Храм Божией Матери Целительница — это бывшая немецкая кирха, ей больше ста лет. Потом там был молочный пункт. Это при Екатерине II немцы-колонисты переселялись из Германии в Россию, и, сев в шахи краях, построили здесь кирху, которая при советской власти была заброшена, развалилась, одни руины остались. Ну они и уехали. Батюшка Виктор принял под свою опеку эти развалины, всё расчищали… Первую службу батюшка Виктор проводил под открытым небом. Была непогода, холодно. Принесли обыкновенный стол, с маленькой иконой «Целительница» (это, наверное, или р.Б. Виктор или р.Б. Фотиния принесли, но они уже отошли давно к Богу). Одни старики были и мы с мужем, молодые ещё, а им уже было по 70-ть, такие старички… Поставили этот стол возле голой стены, и так служили. Нужно было строить храм, денег у Батюшки не было, никаких одесситов не было, они уже приехали, когда храм был построен — узнали о чудесах этих тогда, об исцелении девочек. Только одни пожилые люди горсточка, никто больше не ходил. Храм был неотапливаемый, не было ни света, ничего, и снег на голову Батюшке падал. Батюшка Виктор держал Чашу и рука примерзала к металлу Чаши. Но Батюшка служил. Из … [неразборчиво] монастыря одесского Батюшка привёз старые окна и двери, потом Батюшка поехал на один завод в Одессу и директор ему дал металл, дам немножко металлочерепицы на крышу. Когда мы пришли в храм, то щели в стенах были, мы их заклеивали мешками из-под цемента, чтобы не дуло, сквозняки были. Но мы дружно всем сердцем прославили Господа Бога нашего Иисуса Христа.

Тогда ещё люди не ходили, никто ещё не знал, а Батюшка говорил мне: «Таня, Таня, говори людям, пусть приезжают в храм, это же Матерь Божия Целительница, пусть приезжают под молитву». И я бегала, всем рассказывала, звонила людям.

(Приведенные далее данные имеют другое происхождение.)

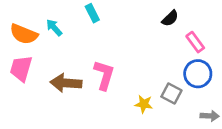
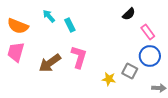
cyan rectangle: (92, 13) -> (70, 25), moved
cyan arrow: (54, 28) -> (49, 16), moved
brown arrow: (66, 83) -> (50, 63), turned -40

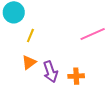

Я была и у Софрония старца, и у Никона (Сморкалова), у всех. Прямо в келье у них была. Бог так благословил, Батюшка молился за меня — у всех у них в келье, по три раза. Последний раз я зашла в Ильинский монастырь (где мощи прп. Гавриила), где был батюшка Серафим (Курячий ?). О, какой он сильный! Никто же из вас не знает, старец Серафим… ну я пришла сюда, хотела исповедоваться, смотрю — служба закончилась… Батюшка Серафим заходит, а я говорю: «Батюшка, а я хотела исповедоваться…» А он говорит: «Ой, даже нет Евангелия и Креста… Идём ко мне в келью». Ну и забрал меня к себе в келью на второй этаж, мы с ним беседовали… А у него тумба там такая, а на тумбе — книжки, молитвословы, требники всякие. Он из-за тумбы вытаскивает большую сумку (как у челноков на базаре), открывает — а там полмешка записок об упокоении! Он говорит: «Видишь вот это? Это я всё вымаливаю. Я сильно молюсь, а потом Архангел Михаил приходит и опускается в ад. О-ой, что там творится!.. Они там как в клетках сидят, за решётками». Ну как … [неразборчиво]. «Я прихожу, и тех, кого я вымолил, открываются эти решётки — и все души светлые уже летят туда. А эти, с левой стороны, хватают, руки протягивают, за рясу, за облачение, и говорят: «Выпусти! Выпусти нас отсюда!» А я плачу: «Ой, Боже…! Ой, Боже ж мой!.. Я ж не знаю ваших имён, никто же за вас не подаёт!.. Я же не знаю, как вас зовут… Как же я вас вымолю?..» А они хватают меня за полы, не пускают, и кричат, плачут, и я с ними плачу… А там как двери такие железные, бранные, и я слышу голос оттуда — Архангел Михаил говорит: «Уходи оттуда быстро, а то сам там останешься!» И они закрываются эти двери железные такие толстые, и я — ой, бегу-бегу, еле успел! — в щелочку духом…». Сказал, что нужно подавать за покойников, их нужно вымаливать.